▸ Requirement
Could you copy every line in the listing below that has the word "Rebounds"?
** Records shown follows **
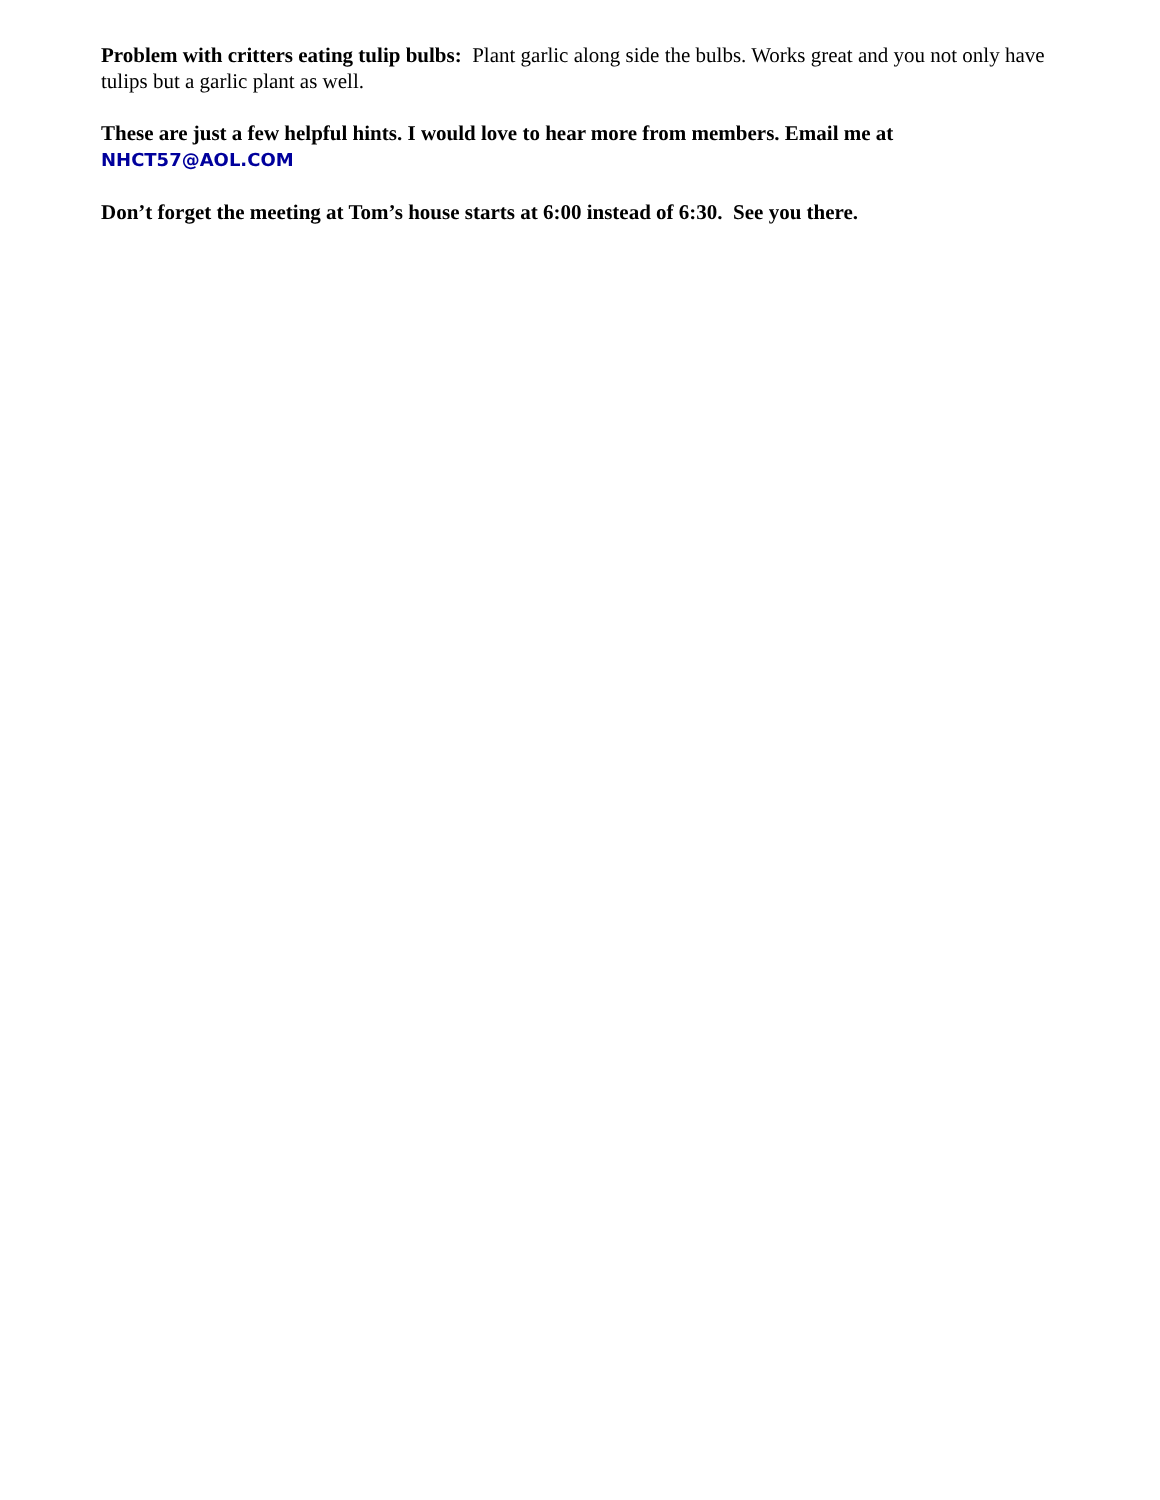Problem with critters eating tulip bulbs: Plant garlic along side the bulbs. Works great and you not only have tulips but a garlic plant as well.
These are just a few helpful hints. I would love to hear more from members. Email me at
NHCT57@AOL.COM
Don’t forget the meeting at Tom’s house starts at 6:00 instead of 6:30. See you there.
** End of Records shown **
** Records shown follows **
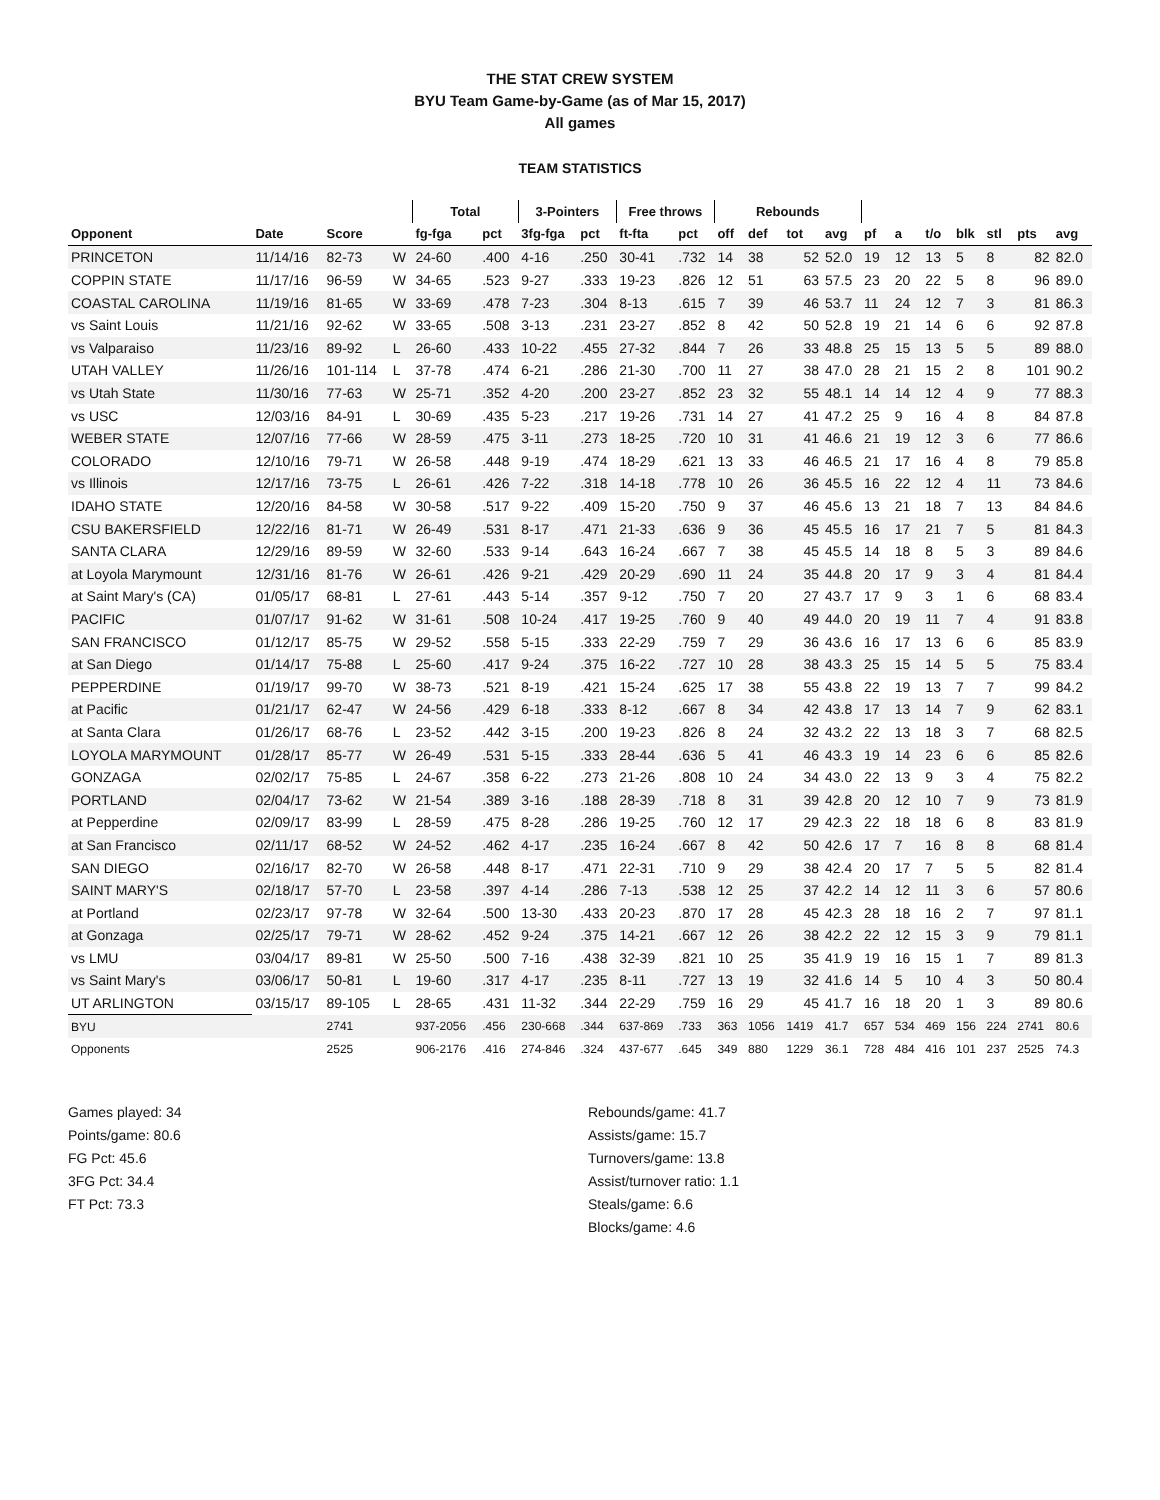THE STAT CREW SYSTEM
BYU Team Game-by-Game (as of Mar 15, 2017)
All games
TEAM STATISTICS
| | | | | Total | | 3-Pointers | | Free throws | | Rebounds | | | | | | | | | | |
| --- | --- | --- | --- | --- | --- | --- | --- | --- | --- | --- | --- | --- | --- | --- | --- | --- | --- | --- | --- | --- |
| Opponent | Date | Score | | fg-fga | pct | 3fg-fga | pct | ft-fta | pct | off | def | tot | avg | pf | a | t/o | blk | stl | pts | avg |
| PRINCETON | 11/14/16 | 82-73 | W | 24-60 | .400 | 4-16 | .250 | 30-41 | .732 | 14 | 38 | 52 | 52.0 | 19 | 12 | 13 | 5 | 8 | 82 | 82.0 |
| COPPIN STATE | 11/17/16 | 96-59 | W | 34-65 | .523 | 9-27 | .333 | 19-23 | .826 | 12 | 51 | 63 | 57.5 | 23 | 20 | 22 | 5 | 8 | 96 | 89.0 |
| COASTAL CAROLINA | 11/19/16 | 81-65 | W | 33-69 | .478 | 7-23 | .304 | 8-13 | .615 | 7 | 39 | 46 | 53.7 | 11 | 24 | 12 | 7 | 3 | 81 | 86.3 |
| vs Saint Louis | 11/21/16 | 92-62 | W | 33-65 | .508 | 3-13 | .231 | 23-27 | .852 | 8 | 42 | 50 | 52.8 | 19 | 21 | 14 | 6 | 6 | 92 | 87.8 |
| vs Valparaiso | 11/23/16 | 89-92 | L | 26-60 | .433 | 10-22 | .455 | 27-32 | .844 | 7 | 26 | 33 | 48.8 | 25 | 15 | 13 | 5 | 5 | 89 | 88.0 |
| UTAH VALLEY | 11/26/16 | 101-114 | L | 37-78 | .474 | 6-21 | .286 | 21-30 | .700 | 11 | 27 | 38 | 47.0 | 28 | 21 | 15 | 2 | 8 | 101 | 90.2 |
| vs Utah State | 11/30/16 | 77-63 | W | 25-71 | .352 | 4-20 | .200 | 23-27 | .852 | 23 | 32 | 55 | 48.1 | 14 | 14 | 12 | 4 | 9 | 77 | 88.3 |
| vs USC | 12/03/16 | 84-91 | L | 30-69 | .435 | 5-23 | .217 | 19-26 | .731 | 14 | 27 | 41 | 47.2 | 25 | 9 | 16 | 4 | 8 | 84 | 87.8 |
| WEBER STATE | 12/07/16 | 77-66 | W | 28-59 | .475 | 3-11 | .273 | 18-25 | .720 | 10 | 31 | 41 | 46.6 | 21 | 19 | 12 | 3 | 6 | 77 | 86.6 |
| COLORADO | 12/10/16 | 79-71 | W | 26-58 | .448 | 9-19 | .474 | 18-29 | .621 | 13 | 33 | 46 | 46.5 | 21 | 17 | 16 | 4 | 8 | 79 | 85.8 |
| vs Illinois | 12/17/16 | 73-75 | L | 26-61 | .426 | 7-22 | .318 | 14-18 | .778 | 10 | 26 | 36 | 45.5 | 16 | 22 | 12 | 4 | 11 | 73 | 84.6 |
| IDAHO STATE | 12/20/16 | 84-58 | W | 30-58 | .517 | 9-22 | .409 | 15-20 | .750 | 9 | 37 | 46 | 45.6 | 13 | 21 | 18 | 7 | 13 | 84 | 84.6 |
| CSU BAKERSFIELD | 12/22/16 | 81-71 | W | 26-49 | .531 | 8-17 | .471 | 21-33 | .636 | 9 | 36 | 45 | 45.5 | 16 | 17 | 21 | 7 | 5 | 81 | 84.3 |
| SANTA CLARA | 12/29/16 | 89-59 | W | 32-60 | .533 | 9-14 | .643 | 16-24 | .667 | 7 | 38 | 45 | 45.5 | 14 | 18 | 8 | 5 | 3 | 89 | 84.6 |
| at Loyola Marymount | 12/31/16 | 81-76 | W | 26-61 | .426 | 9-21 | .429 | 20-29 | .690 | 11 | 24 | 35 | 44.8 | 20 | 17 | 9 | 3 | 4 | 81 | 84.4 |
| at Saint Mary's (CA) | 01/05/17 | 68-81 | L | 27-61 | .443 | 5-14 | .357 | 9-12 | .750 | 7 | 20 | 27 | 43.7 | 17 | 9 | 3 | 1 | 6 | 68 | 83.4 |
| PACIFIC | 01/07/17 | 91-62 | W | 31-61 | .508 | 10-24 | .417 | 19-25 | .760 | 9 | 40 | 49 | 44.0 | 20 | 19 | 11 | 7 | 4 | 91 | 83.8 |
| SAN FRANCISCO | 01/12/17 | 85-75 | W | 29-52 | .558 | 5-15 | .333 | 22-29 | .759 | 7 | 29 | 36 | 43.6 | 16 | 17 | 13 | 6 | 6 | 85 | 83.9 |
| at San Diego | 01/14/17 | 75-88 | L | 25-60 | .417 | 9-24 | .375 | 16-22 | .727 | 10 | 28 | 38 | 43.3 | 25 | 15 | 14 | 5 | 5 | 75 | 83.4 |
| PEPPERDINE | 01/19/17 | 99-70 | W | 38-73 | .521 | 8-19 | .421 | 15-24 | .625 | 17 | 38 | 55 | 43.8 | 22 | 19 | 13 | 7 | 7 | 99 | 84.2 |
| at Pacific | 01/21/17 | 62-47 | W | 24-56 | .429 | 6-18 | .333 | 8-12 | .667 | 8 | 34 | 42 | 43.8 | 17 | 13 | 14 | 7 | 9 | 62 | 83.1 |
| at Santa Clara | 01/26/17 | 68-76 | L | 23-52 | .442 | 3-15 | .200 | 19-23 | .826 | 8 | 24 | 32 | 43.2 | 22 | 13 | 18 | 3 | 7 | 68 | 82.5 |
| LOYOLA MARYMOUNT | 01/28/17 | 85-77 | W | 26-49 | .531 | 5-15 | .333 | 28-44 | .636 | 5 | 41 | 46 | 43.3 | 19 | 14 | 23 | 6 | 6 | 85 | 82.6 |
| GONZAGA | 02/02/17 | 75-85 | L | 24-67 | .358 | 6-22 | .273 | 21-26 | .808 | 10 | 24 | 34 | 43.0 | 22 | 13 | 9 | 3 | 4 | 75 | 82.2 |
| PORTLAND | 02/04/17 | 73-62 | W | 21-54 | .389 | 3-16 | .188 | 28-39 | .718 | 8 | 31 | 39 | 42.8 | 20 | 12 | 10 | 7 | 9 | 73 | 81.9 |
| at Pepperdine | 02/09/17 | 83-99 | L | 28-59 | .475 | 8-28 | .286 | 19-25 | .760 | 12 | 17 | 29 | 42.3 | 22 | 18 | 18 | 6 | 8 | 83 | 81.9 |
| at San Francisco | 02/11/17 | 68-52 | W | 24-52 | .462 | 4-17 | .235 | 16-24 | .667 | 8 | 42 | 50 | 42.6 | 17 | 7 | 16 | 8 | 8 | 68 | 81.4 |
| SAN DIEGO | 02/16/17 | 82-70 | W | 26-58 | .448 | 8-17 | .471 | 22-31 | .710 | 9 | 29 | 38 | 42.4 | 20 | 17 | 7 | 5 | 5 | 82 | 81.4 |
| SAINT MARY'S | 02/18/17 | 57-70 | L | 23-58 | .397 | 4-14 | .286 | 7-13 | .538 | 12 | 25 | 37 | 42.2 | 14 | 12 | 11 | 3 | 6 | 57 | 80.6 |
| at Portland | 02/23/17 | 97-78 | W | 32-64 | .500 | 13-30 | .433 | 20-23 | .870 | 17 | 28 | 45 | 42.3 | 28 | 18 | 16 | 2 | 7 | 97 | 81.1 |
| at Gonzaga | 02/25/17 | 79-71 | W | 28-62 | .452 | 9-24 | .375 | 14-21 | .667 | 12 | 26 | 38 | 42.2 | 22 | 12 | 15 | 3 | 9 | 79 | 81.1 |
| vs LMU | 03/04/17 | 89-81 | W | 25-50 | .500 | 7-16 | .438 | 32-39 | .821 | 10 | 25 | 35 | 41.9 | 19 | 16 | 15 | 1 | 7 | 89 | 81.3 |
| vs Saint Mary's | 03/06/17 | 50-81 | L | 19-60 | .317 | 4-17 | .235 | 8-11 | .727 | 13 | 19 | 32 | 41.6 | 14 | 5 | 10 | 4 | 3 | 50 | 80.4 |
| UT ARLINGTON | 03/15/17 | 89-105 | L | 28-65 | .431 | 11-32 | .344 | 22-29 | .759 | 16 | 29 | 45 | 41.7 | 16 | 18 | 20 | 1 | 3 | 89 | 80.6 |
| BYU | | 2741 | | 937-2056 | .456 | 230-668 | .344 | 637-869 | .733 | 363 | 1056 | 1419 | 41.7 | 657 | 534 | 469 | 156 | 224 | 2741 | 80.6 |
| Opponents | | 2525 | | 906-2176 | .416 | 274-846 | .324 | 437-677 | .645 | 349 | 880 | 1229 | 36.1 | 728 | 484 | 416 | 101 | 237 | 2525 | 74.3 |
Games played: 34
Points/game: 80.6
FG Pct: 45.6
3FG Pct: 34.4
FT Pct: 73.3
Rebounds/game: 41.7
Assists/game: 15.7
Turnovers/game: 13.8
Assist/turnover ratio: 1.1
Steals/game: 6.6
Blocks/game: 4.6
** End of Records shown **
▸ Solution to the exercise
| | | | | Total | | 3-Pointers | | Free throws | | Rebounds | | | | | | | | | | |
Rebounds/game: 41.7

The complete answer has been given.